*** Opening of Records shown ***

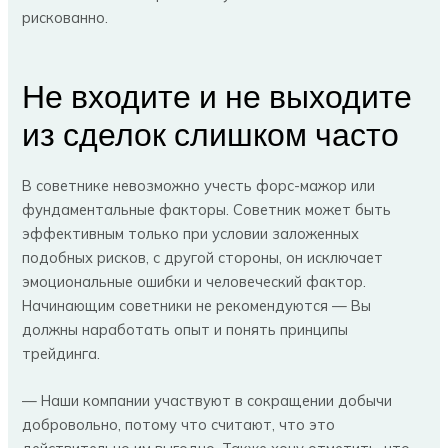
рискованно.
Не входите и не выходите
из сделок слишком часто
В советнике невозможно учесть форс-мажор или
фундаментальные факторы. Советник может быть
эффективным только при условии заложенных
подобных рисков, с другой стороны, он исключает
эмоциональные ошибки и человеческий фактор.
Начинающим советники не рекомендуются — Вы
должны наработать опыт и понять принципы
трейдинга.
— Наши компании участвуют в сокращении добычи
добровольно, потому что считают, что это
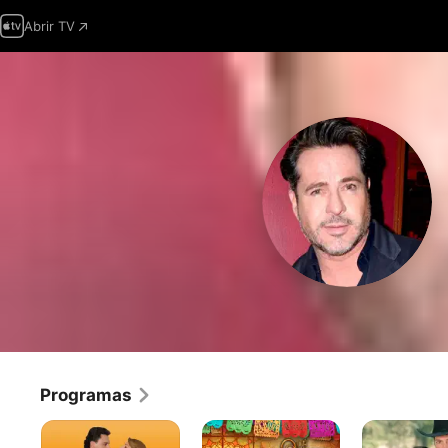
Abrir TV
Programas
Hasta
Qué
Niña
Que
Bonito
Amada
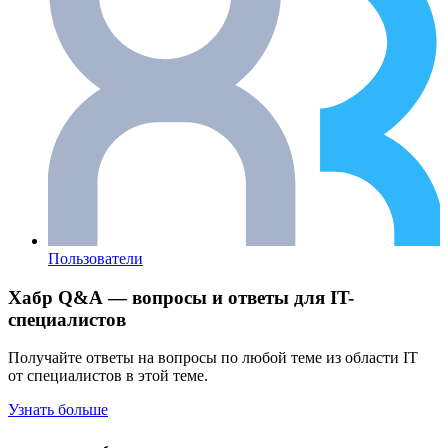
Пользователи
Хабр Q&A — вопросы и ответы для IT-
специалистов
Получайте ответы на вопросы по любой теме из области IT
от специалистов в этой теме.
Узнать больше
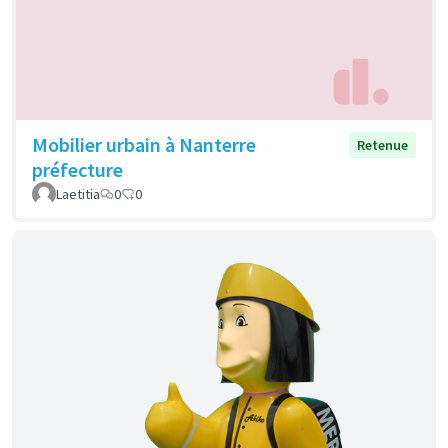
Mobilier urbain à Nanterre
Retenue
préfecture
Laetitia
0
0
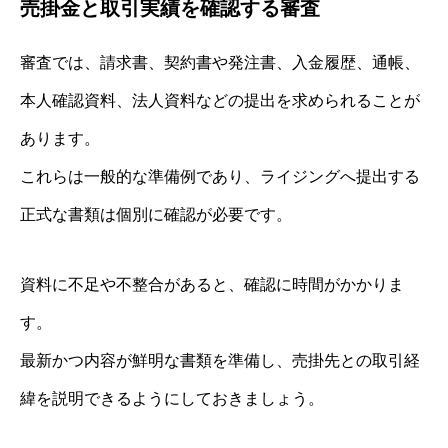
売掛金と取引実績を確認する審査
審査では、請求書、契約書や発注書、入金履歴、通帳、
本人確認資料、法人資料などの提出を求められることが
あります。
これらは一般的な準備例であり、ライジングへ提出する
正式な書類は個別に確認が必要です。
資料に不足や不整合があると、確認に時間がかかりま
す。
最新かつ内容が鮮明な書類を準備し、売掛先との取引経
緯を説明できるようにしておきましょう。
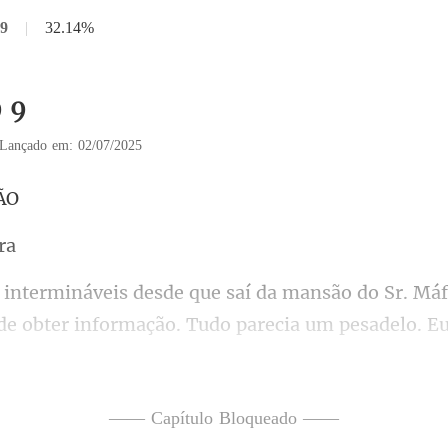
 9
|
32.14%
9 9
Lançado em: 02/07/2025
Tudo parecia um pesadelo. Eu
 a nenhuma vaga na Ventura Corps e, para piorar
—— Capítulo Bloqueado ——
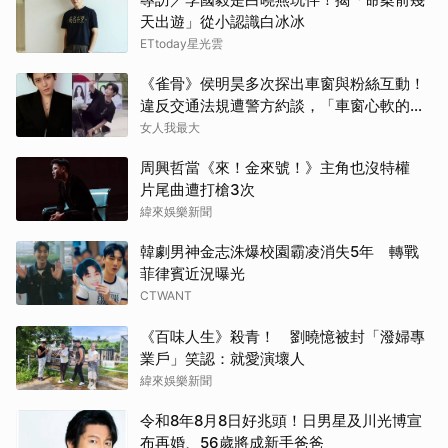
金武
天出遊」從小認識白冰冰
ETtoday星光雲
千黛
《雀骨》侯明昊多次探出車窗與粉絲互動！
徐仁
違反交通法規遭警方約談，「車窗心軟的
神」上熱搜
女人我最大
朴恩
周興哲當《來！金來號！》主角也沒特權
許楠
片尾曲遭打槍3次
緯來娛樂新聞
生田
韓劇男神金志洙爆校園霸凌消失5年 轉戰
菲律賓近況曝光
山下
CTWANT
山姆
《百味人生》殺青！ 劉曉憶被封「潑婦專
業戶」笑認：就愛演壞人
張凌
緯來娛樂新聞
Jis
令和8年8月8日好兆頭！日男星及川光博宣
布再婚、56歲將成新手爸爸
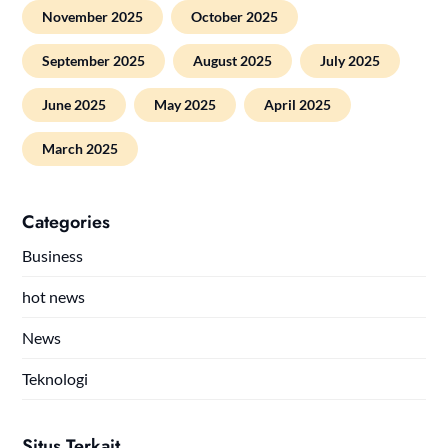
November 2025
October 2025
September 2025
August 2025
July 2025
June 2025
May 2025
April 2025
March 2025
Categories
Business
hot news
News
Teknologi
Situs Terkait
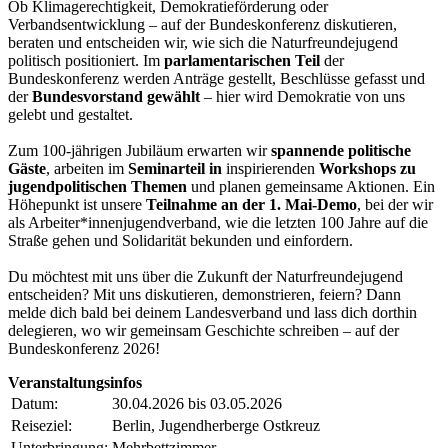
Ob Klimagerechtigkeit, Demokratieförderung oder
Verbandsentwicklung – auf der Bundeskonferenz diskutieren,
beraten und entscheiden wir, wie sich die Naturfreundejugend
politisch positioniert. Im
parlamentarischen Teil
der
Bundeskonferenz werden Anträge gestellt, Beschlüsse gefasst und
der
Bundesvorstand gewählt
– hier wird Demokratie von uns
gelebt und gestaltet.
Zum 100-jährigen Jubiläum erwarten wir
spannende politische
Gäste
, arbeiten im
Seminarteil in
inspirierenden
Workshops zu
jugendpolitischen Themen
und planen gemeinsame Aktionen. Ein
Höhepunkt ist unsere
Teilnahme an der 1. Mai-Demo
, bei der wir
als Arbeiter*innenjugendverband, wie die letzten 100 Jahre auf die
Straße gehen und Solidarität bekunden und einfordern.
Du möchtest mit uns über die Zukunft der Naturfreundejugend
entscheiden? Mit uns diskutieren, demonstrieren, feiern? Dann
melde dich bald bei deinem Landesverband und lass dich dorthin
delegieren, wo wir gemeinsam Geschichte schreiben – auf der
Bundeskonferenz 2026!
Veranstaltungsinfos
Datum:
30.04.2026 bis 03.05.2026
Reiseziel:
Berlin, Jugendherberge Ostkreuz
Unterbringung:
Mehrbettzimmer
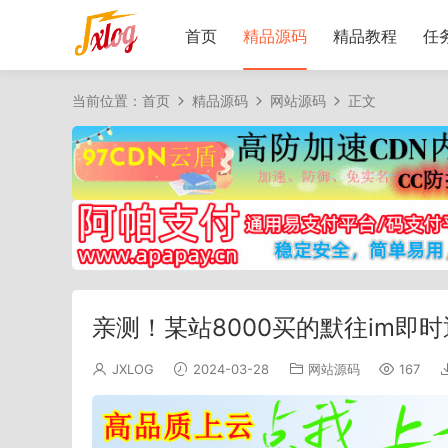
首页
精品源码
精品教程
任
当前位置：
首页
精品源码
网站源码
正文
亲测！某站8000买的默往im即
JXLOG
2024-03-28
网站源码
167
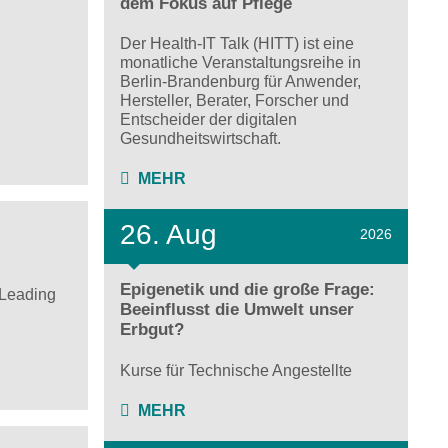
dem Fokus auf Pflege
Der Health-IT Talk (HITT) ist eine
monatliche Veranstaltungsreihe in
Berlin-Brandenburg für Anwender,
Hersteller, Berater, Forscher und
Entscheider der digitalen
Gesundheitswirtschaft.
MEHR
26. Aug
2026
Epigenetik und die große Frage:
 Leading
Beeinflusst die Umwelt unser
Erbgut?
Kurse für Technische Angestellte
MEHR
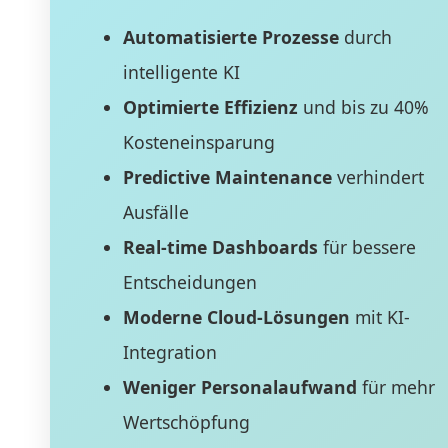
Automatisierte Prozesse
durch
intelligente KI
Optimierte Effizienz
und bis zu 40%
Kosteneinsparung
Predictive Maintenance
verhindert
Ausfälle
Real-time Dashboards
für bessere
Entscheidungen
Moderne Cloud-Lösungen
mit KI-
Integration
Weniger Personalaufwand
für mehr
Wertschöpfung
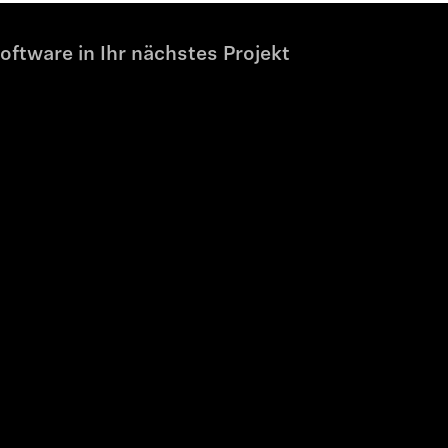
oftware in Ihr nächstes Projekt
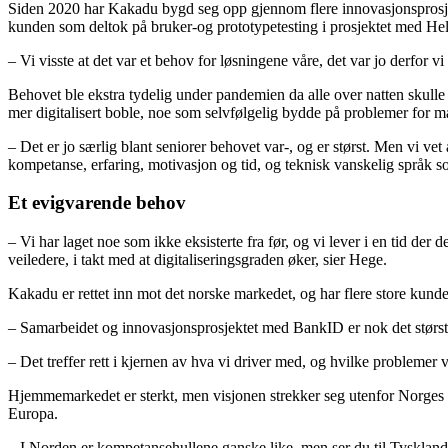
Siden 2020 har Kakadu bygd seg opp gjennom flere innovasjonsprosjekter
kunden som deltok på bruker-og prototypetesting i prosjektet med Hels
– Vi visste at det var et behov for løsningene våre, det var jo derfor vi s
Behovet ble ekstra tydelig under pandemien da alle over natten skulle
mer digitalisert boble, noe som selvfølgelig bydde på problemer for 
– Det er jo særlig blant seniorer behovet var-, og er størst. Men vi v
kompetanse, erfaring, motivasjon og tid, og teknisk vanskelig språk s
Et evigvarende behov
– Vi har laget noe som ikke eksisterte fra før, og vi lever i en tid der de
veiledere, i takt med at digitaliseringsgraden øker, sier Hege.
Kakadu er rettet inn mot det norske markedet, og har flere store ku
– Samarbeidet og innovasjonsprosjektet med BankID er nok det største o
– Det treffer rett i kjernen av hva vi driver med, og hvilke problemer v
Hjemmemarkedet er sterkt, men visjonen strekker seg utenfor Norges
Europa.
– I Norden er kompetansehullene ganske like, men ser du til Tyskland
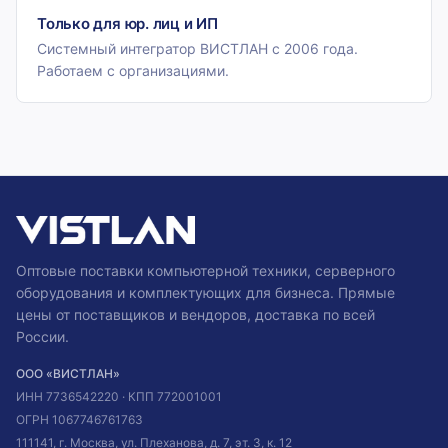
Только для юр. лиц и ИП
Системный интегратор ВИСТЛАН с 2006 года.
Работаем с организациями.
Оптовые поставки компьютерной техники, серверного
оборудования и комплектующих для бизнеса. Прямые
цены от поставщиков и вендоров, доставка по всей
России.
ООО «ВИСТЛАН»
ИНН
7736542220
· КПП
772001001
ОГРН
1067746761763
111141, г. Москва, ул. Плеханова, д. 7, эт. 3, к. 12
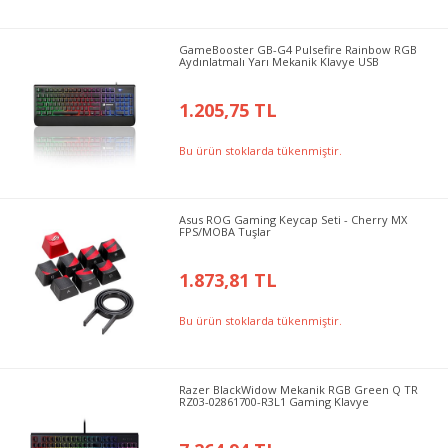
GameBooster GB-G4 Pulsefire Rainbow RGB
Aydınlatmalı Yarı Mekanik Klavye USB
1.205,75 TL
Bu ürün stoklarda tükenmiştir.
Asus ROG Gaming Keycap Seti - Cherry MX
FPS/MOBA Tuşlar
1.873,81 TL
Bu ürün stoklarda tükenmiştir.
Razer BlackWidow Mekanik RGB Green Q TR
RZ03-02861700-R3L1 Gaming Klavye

*** Close of Records shown ***

__Task details__.
Can you set down the text read from every one of the records above, line for line and unchanged, with the pictures left out?

__Answer box__.
рискованно.
Не входите и не выходите
из сделок слишком часто
В советнике невозможно учесть форс-мажор или
фундаментальные факторы. Советник может быть
эффективным только при условии заложенных
подобных рисков, с другой стороны, он исключает
эмоциональные ошибки и человеческий фактор.
Начинающим советники не рекомендуются — Вы
должны наработать опыт и понять принципы
трейдинга.
— Наши компании участвуют в сокращении добычи
добровольно, потому что считают, что это
Abrir TV
Programas
Hasta
Qué
Niña
Que
Bonito
Amada
Пользователи
Хабр Q&A — вопросы и ответы для IT-
специалистов
Получайте ответы на вопросы по любой теме из области IT
от специалистов в этой теме.
Узнать больше
Mobilier urbain à Nanterre
Retenue
préfecture
Laetitia
0
0
売掛金と取引実績を確認する審査
審査では、請求書、契約書や発注書、入金履歴、通帳、
本人確認資料、法人資料などの提出を求められることが
あります。
これらは一般的な準備例であり、ライジングへ提出する
正式な書類は個別に確認が必要です。
資料に不足や不整合があると、確認に時間がかかりま
す。
最新かつ内容が鮮明な書類を準備し、売掛先との取引経
緯を説明できるようにしておきましょう。
 9
|
32.14%
9 9
Lançado em: 02/07/2025
Tudo parecia um pesadelo. Eu
 a nenhuma vaga na Ventura Corps e, para piorar
—— Capítulo Bloqueado ——
金武
天出遊」從小認識白冰冰
ETtoday星光雲
千黛
《雀骨》侯明昊多次探出車窗與粉絲互動！
徐仁
違反交通法規遭警方約談，「車窗心軟的
神」上熱搜
女人我最大
朴恩
周興哲當《來！金來號！》主角也沒特權
許楠
片尾曲遭打槍3次
緯來娛樂新聞
生田
韓劇男神金志洙爆校園霸凌消失5年 轉戰
菲律賓近況曝光
山下
CTWANT
山姆
《百味人生》殺青！ 劉曉憶被封「潑婦專
業戶」笑認：就愛演壞人
張凌
緯來娛樂新聞
Jis
令和8年8月8日好兆頭！日男星及川光博宣
布再婚、56歲將成新手爸爸
November 2025
October 2025
September 2025
August 2025
July 2025
June 2025
May 2025
April 2025
March 2025
Categories
Business
hot news
News
Teknologi
Situs Terkait
Ob Klimagerechtigkeit, Demokratieförderung oder
Verbandsentwicklung – auf der Bundeskonferenz diskutieren,
beraten und entscheiden wir, wie sich die Naturfreundejugend
politisch positioniert. Im
parlamentarischen Teil
der
Bundeskonferenz werden Anträge gestellt, Beschlüsse gefasst und
der
Bundesvorstand gewählt
– hier wird Demokratie von uns
gelebt und gestaltet.
Zum 100-jährigen Jubiläum erwarten wir
spannende politische
Gäste
, arbeiten im
Seminarteil in
inspirierenden
Workshops zu
jugendpolitischen Themen
und planen gemeinsame Aktionen. Ein
Höhepunkt ist unsere
Teilnahme an der 1. Mai-Demo
, bei der wir
als Arbeiter*innenjugendverband, wie die letzten 100 Jahre auf die
Straße gehen und Solidarität bekunden und einfordern.
Du möchtest mit uns über die Zukunft der Naturfreundejugend
entscheiden? Mit uns diskutieren, demonstrieren, feiern? Dann
melde dich bald bei deinem Landesverband und lass dich dorthin
delegieren, wo wir gemeinsam Geschichte schreiben – auf der
Bundeskonferenz 2026!
Veranstaltungsinfos
Datum:
30.04.2026 bis 03.05.2026
Reiseziel:
Berlin, Jugendherberge Ostkreuz
Unterbringung:
Mehrbettzimmer
首页
精品源码
精品教程
任
当前位置：
首页
精品源码
网站源码
正文
亲测！某站8000买的默往im即
JXLOG
2024-03-28
网站源码
167
dem Fokus auf Pflege
Der Health-IT Talk (HITT) ist eine
monatliche Veranstaltungsreihe in
Berlin-Brandenburg für Anwender,
Hersteller, Berater, Forscher und
Entscheider der digitalen
Gesundheitswirtschaft.
MEHR
26. Aug
2026
Epigenetik und die große Frage:
 Leading
Beeinflusst die Umwelt unser
Erbgut?
Kurse für Technische Angestellte
MEHR
Automatisierte Prozesse
durch
intelligente KI
Optimierte Effizienz
und bis zu 40%
Kosteneinsparung
Predictive Maintenance
verhindert
Ausfälle
Real-time Dashboards
für bessere
Entscheidungen
Moderne Cloud-Lösungen
mit KI-
Integration
Weniger Personalaufwand
für mehr
Wertschöpfung
oftware in Ihr nächstes Projekt
Siden 2020 har Kakadu bygd seg opp gjennom flere innovasjonsprosjekter
kunden som deltok på bruker-og prototypetesting i prosjektet med Hels
– Vi visste at det var et behov for løsningene våre, det var jo derfor vi s
Behovet ble ekstra tydelig under pandemien da alle over natten skulle
mer digitalisert boble, noe som selvfølgelig bydde på problemer for 
– Det er jo særlig blant seniorer behovet var-, og er størst. Men vi v
kompetanse, erfaring, motivasjon og tid, og teknisk vanskelig språk s
Et evigvarende behov
– Vi har laget noe som ikke eksisterte fra før, og vi lever i en tid der de
veiledere, i takt med at digitaliseringsgraden øker, sier Hege.
Kakadu er rettet inn mot det norske markedet, og har flere store ku
– Samarbeidet og innovasjonsprosjektet med BankID er nok det største o
– Det treffer rett i kjernen av hva vi driver med, og hvilke problemer v
Hjemmemarkedet er sterkt, men visjonen strekker seg utenfor Norges
Europa.
– I Norden er kompetansehullene ganske like, men ser du til Tyskland
Только для юр. лиц и ИП
Системный интегратор ВИСТЛАН с 2006 года.
Работаем с организациями.
Оптовые поставки компьютерной техники, серверного
оборудования и комплектующих для бизнеса. Прямые
цены от поставщиков и вендоров, доставка по всей
России.
ООО «ВИСТЛАН»
ИНН
7736542220
· КПП
772001001
ОГРН
1067746761763
111141, г. Москва, ул. Плеханова, д. 7, эт. 3, к. 12
GameBooster GB-G4 Pulsefire Rainbow RGB
Aydınlatmalı Yarı Mekanik Klavye USB
1.205,75 TL
Bu ürün stoklarda tükenmiştir.
Asus ROG Gaming Keycap Seti - Cherry MX
FPS/MOBA Tuşlar
1.873,81 TL
Bu ürün stoklarda tükenmiştir.
Razer BlackWidow Mekanik RGB Green Q TR
RZ03-02861700-R3L1 Gaming Klavye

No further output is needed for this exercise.